▶ Problem details: Copy all of the material below word for word, leaving out the pictures.

Segment Start: Records shown

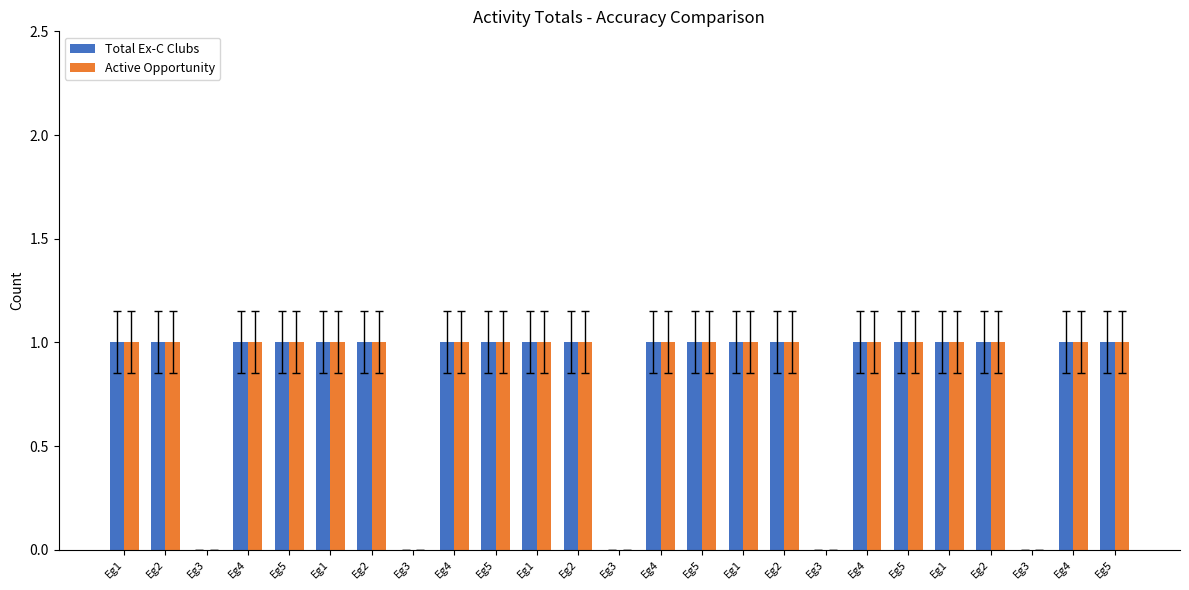

How many data points does each series have?

25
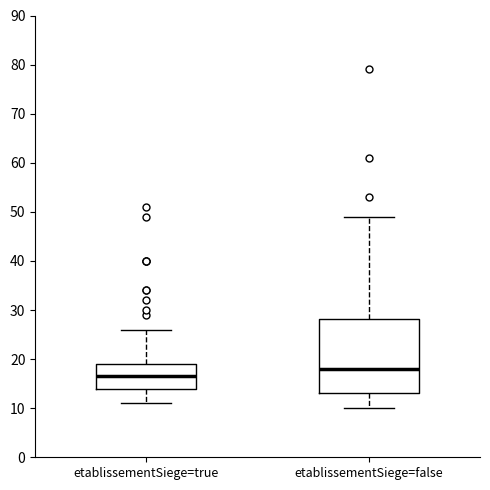

Reading left to right, read every box against the y-axis: the position of its median line, the range the box covers, and the ends of its whiskers. The values are not printed on the chart, so give them approximately, as read against the axis.

etablissementSiege=true: median 17, box 14 to 19, whiskers 11 to 26
etablissementSiege=false: median 18, box 13 to 28, whiskers 10 to 49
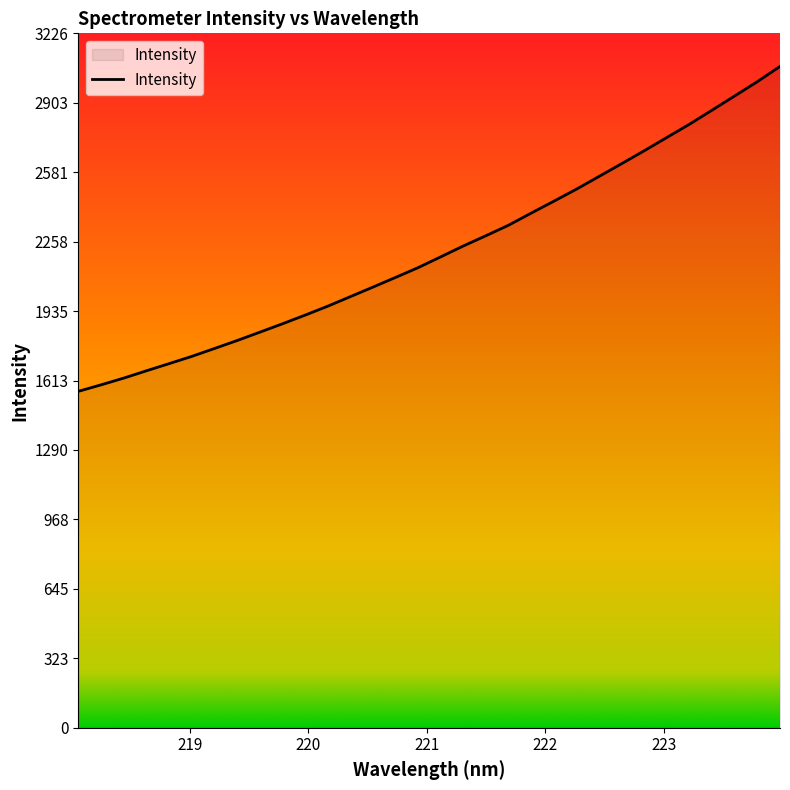

What is the greatest value displayed?

3072.2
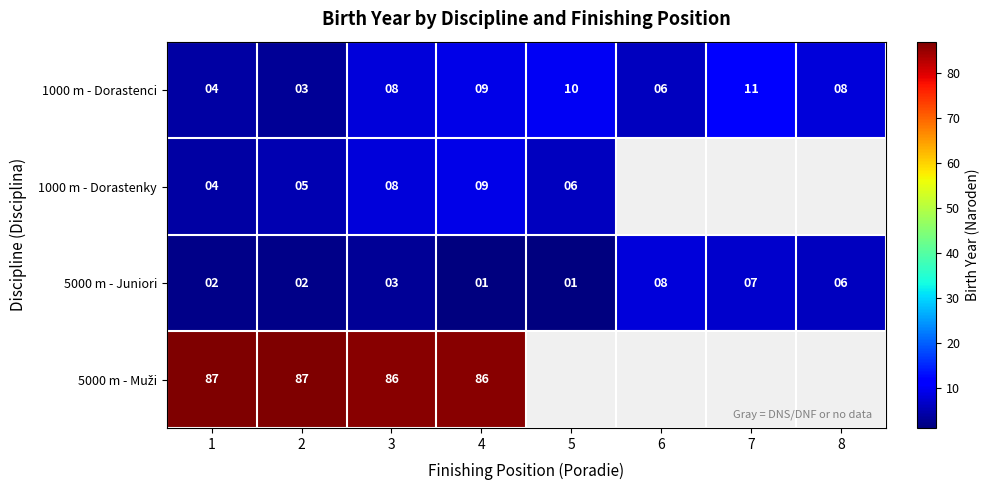

What is the spread (max minus min) of values at 1?

85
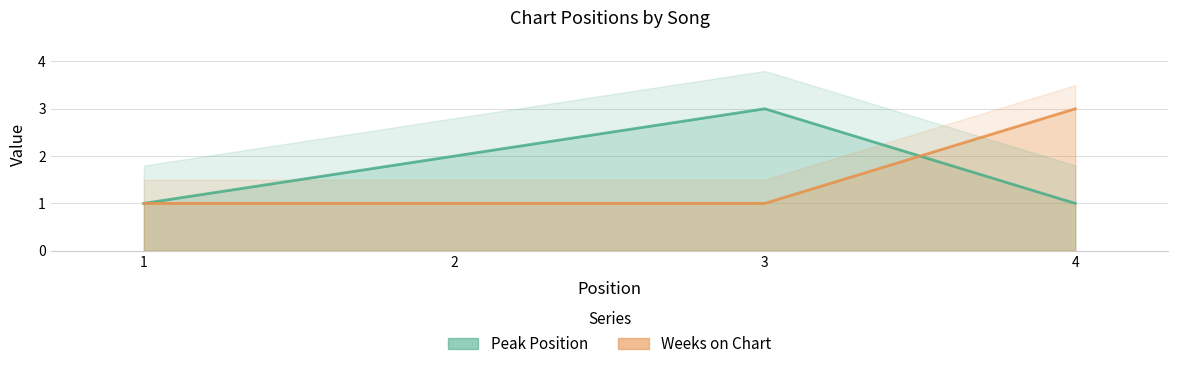

How many times do Peak Position and Weeks on Chart cross each other?

1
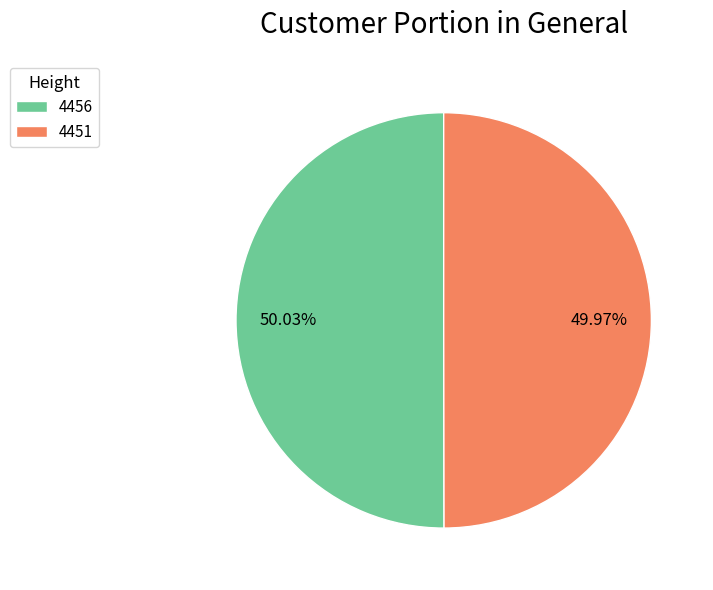

What is the total percentage of 4456 and 4451?

100.0%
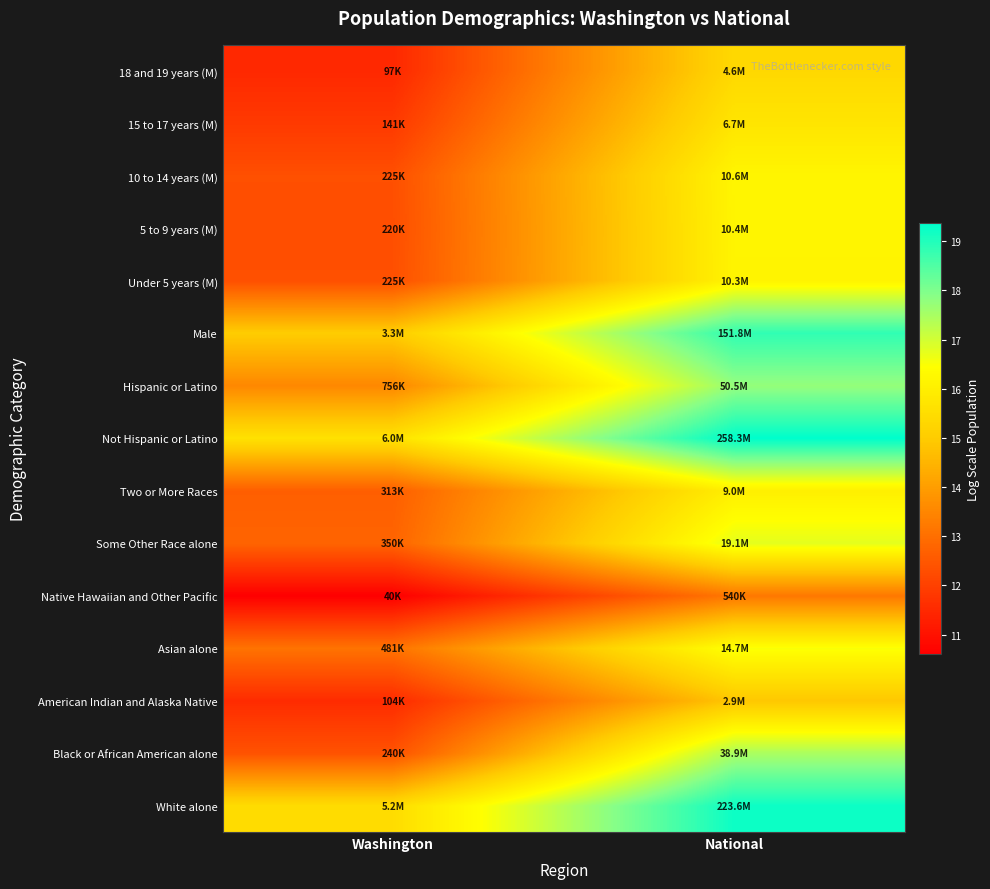

Reading left to right, extract all data points from this chart.

White alone: Washington=15.5	National=19.2
Black or African American alone: Washington=12.4	National=17.5
American Indian and Alaska Native: Washington=11.6	National=14.9
Asian alone: Washington=13.1	National=16.5
Native Hawaiian and Other Pacific: Washington=10.6	National=13.2
Some Other Race alone: Washington=12.8	National=16.8
Two or More Races: Washington=12.7	National=16.0
Not Hispanic or Latino: Washington=15.6	National=19.4
Hispanic or Latino: Washington=13.5	National=17.7
Male: Washington=15.0	National=18.8
Under 5 years (M): Washington=12.3	National=16.1
5 to 9 years (M): Washington=12.3	National=16.2
10 to 14 years (M): Washington=12.3	National=16.2
15 to 17 years (M): Washington=11.9	National=15.7
18 and 19 years (M): Washington=11.5	National=15.4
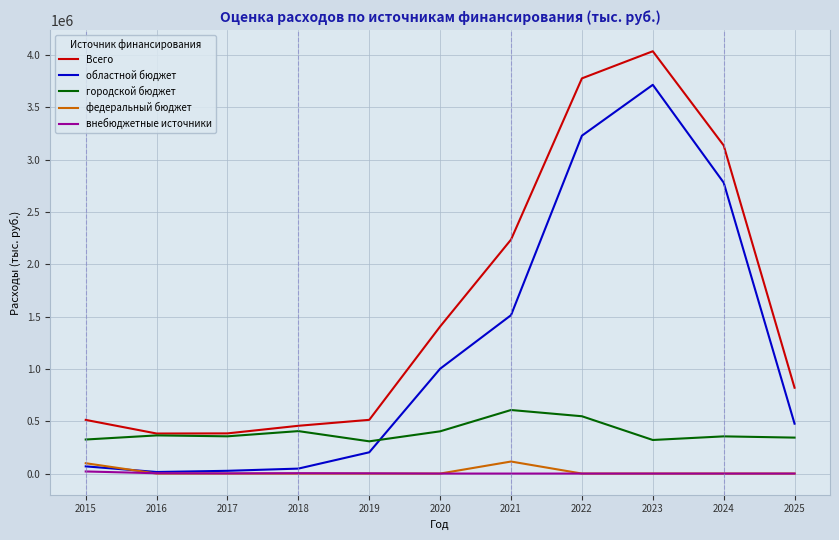

What is the highest value of the городской бюджет series?

607444.5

Segment End: Records shown

▶ Reply:
How many data points does each series have?

25

Reading left to right, read every box against the y-axis: the position of its median line, the range the box covers, and the ends of its whiskers. The values are not printed on the chart, so give them approximately, as read against the axis.

etablissementSiege=true: median 17, box 14 to 19, whiskers 11 to 26
etablissementSiege=false: median 18, box 13 to 28, whiskers 10 to 49

What is the greatest value displayed?

3072.2

What is the spread (max minus min) of values at 1?

85

How many times do Peak Position and Weeks on Chart cross each other?

1

What is the total percentage of 4456 and 4451?

100.0%

Reading left to right, extract all data points from this chart.

White alone: Washington=15.5	National=19.2
Black or African American alone: Washington=12.4	National=17.5
American Indian and Alaska Native: Washington=11.6	National=14.9
Asian alone: Washington=13.1	National=16.5
Native Hawaiian and Other Pacific: Washington=10.6	National=13.2
Some Other Race alone: Washington=12.8	National=16.8
Two or More Races: Washington=12.7	National=16.0
Not Hispanic or Latino: Washington=15.6	National=19.4
Hispanic or Latino: Washington=13.5	National=17.7
Male: Washington=15.0	National=18.8
Under 5 years (M): Washington=12.3	National=16.1
5 to 9 years (M): Washington=12.3	National=16.2
10 to 14 years (M): Washington=12.3	National=16.2
15 to 17 years (M): Washington=11.9	National=15.7
18 and 19 years (M): Washington=11.5	National=15.4

What is the highest value of the городской бюджет series?

607444.5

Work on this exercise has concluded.